##### STORED DATA

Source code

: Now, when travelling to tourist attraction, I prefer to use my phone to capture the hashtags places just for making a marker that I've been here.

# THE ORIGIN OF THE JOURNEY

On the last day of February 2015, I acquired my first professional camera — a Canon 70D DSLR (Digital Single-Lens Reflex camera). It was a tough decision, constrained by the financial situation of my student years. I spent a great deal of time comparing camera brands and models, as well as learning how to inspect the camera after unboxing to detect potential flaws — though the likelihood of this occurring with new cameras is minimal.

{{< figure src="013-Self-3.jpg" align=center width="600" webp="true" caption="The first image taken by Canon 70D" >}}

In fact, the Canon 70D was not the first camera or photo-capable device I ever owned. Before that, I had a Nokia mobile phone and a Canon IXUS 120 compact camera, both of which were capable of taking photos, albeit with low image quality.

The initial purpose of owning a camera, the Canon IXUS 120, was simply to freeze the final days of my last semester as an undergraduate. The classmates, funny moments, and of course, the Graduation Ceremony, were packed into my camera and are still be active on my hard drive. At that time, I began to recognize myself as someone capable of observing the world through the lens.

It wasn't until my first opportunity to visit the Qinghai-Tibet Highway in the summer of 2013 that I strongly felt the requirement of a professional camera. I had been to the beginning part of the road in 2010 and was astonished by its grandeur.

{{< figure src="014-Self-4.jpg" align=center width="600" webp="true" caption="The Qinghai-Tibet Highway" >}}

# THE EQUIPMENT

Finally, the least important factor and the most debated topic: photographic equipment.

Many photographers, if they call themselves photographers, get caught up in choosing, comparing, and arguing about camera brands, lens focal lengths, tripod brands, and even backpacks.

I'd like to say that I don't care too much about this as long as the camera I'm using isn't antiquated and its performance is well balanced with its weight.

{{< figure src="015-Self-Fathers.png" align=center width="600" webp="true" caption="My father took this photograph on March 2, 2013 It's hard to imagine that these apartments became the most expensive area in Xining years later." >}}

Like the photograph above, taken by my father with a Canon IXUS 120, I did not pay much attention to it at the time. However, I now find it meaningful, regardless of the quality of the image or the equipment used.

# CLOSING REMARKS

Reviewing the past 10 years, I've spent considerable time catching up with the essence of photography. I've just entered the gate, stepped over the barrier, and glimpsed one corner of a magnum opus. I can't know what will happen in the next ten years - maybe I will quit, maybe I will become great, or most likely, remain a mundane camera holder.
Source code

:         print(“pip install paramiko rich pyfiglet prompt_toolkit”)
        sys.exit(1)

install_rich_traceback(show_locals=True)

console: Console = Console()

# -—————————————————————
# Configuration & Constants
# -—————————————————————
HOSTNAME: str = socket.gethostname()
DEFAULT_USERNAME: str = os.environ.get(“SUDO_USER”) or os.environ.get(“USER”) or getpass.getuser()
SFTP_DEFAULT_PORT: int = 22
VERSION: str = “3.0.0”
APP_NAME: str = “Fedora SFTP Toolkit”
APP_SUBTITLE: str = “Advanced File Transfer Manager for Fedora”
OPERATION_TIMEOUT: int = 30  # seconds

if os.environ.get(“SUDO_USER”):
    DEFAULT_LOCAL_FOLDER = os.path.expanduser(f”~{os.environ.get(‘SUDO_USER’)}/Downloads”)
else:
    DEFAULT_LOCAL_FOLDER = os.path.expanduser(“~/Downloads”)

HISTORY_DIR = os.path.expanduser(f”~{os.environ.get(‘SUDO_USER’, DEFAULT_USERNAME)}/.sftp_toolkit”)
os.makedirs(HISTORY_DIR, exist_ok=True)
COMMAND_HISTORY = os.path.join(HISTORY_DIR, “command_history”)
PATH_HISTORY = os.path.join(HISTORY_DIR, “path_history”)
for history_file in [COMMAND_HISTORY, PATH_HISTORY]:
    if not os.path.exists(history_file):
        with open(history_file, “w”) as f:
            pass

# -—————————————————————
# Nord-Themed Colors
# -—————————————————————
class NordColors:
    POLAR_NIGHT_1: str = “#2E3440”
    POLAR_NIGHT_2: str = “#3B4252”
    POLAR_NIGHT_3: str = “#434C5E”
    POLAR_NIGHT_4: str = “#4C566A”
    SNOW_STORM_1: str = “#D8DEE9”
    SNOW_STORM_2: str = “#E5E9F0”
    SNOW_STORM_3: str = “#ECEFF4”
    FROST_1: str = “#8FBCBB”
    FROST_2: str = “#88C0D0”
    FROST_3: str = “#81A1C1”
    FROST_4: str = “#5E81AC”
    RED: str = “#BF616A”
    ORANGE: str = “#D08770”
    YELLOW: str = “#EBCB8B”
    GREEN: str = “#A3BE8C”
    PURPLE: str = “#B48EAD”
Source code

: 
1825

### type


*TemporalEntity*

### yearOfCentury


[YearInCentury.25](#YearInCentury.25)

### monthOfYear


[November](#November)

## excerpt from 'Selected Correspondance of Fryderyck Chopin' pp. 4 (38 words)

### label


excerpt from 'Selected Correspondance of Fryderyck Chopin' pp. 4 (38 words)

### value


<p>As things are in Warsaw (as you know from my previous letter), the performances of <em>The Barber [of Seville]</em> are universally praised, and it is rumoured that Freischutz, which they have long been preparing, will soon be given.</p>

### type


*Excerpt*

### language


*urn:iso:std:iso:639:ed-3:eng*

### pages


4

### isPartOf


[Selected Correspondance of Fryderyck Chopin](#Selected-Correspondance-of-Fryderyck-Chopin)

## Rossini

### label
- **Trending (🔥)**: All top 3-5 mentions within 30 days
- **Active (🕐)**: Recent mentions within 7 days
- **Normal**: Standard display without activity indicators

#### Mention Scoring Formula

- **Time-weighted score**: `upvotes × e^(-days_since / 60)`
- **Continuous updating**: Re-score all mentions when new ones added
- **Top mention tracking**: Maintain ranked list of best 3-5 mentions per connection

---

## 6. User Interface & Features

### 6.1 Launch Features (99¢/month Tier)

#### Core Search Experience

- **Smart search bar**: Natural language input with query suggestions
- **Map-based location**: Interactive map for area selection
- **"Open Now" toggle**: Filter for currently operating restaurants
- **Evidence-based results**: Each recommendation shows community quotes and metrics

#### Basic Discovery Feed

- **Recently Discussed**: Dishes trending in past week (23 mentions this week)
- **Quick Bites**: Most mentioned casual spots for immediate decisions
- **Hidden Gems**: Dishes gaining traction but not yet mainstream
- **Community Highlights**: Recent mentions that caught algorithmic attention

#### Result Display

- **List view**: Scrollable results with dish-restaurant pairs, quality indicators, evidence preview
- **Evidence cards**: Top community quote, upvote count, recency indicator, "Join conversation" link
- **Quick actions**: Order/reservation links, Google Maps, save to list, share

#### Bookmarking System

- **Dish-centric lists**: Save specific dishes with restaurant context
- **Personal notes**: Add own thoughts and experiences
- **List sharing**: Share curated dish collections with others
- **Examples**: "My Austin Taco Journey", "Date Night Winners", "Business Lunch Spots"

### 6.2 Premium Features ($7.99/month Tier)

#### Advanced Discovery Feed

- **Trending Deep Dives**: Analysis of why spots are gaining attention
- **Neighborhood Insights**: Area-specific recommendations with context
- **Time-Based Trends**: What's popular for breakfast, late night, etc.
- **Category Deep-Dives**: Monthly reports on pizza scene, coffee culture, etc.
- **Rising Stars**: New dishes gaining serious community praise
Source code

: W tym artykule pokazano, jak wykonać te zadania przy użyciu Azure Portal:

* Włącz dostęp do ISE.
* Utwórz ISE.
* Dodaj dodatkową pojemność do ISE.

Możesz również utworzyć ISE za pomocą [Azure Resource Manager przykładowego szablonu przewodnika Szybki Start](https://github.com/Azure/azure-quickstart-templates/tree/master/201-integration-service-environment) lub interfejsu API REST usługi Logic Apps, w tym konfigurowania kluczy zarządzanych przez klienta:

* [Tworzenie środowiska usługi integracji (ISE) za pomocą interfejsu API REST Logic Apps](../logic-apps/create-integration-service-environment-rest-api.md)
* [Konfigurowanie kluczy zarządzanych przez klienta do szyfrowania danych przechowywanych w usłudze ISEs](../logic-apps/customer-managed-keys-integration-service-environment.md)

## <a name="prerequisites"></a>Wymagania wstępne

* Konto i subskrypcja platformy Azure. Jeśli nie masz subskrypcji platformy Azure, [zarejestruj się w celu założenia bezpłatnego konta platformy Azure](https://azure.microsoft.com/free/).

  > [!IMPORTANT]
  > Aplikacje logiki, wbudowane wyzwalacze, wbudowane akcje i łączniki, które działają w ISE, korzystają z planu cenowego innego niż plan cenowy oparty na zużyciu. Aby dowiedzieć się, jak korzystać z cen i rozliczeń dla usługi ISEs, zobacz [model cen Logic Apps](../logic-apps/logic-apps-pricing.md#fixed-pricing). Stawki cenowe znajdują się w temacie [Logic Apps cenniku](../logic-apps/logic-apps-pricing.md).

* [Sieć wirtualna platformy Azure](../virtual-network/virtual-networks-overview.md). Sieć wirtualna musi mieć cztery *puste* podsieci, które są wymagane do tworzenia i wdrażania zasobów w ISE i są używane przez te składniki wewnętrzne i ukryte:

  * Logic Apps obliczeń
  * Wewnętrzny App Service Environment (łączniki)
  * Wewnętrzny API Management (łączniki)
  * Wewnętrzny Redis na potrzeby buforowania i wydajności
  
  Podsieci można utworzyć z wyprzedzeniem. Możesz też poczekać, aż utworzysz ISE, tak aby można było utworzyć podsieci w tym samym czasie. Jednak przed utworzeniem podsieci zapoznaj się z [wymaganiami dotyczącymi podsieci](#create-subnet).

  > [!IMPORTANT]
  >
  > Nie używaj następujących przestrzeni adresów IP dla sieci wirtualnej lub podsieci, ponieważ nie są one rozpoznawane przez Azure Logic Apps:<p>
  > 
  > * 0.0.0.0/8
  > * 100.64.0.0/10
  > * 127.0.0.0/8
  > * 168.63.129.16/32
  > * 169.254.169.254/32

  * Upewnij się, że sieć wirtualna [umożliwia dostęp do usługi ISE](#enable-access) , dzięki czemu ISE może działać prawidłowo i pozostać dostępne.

##########

▶ **PROBLEM REQUIREMENTS**
Which lines of the records above contain the word "Chopin"? Gather every one of them and copy each line in full.

▶ **SOLVED EXERCISE**
## excerpt from 'Selected Correspondance of Fryderyck Chopin' pp. 4 (38 words)
excerpt from 'Selected Correspondance of Fryderyck Chopin' pp. 4 (38 words)
[Selected Correspondance of Fryderyck Chopin](#Selected-Correspondance-of-Fryderyck-Chopin)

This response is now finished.